A trip back in time gives us this glimpse of a promotional mailer from the Reist Seed Company of Lancaster, Pennsylvania. Costing the company 2 cents to mail, it’s basically a simple fold of a card-stock quality of paper with black ink and a red seal. Nothing special. And it includes the actual seed prices. That kind of information today, in the year 2020, is a guarded secret. Competitive intel like that, especially if discovered early in the sales season, causes marketing specialists to drool on themselves. This particular one is dated August 15th. Announcing prices in August would be extraordinarily early for any of today’s seed corn companies.

“Free” cotton bags (1 bushel capacity) were an enticement. Certainly reusable and environmentally friendly.

Notice that both open pollinated varieties and hybrids were available, but at a price difference of roughly $3 per bushel sack of seed.
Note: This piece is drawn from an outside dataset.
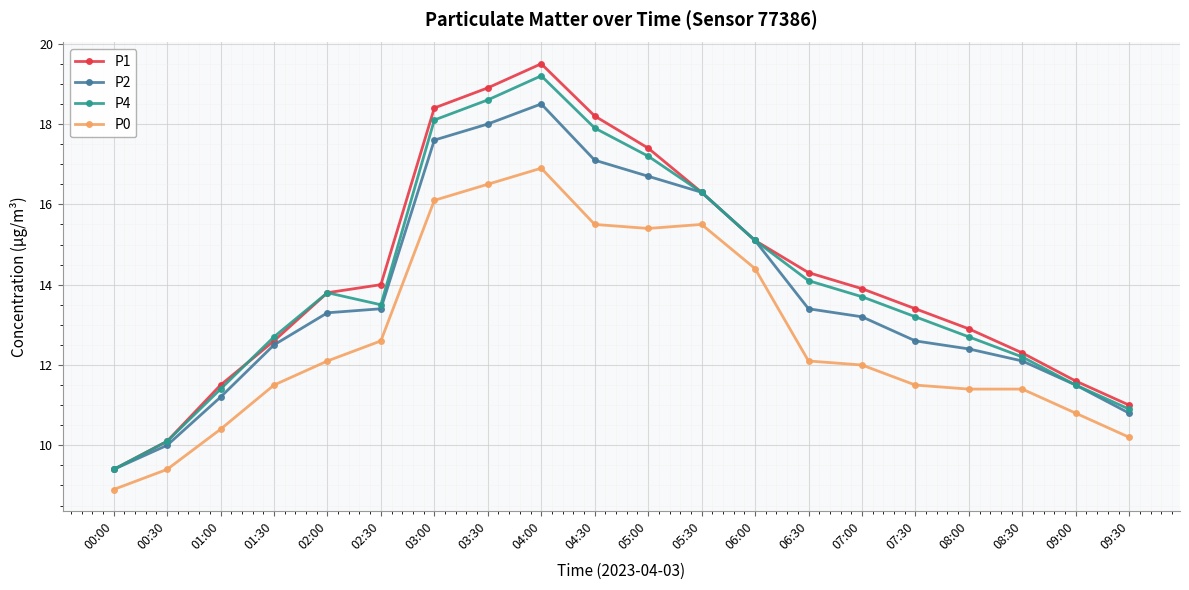

True or false: P0 and P4 cross at least once.

False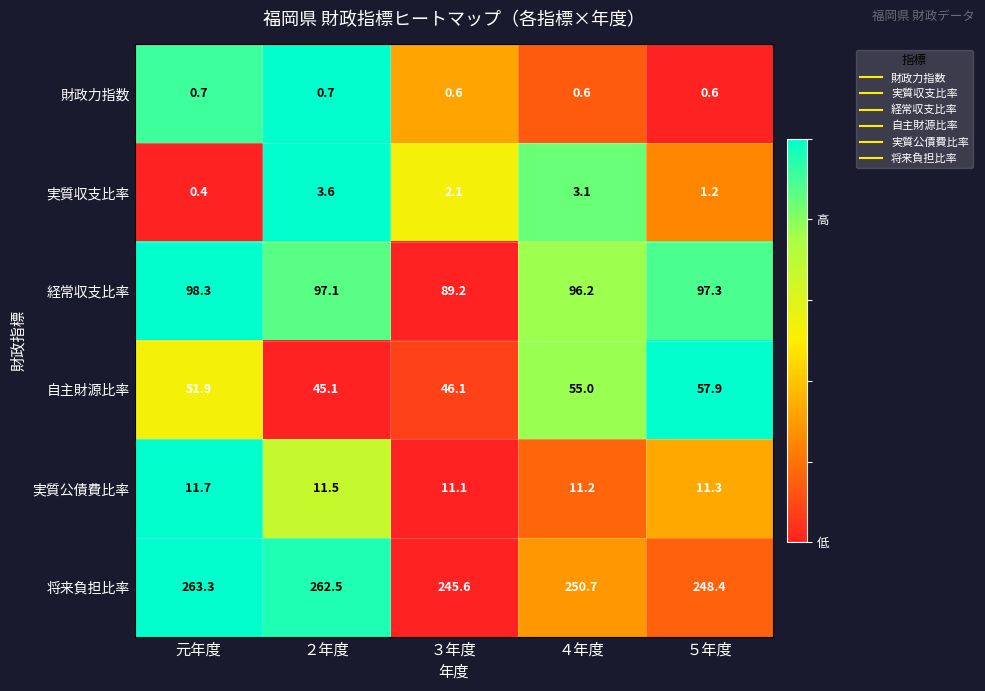

Between ３年度 and ５年度, which series saw the biggest shift?

自主財源比率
It was well established by the mid-1940s that significant yield increases could be realized planting hybrid seed. Perhaps the adoption curve was not quite as strong in some regions so both types were still offered after WWII. Also of interest is the availability of “early husking” varieties (this would likely include existing hybrids that have the characteristics that make an ear of corn suitable for hand husking, such as high ear placement, excellent standability and loose husks).

Lastly, the offering of formaldehyde and tobacco dust can not go unnoticed. These types of “pesticides” seem foreign today but are unique to an era that was growing by leaps and bounds in the post-war era and did so without much government oversight. I must admit, however, that I have no idea how one applies tobacco dust!

So many folks came before us. In reverence, I always find it fascinating to look back and study the progression of technology.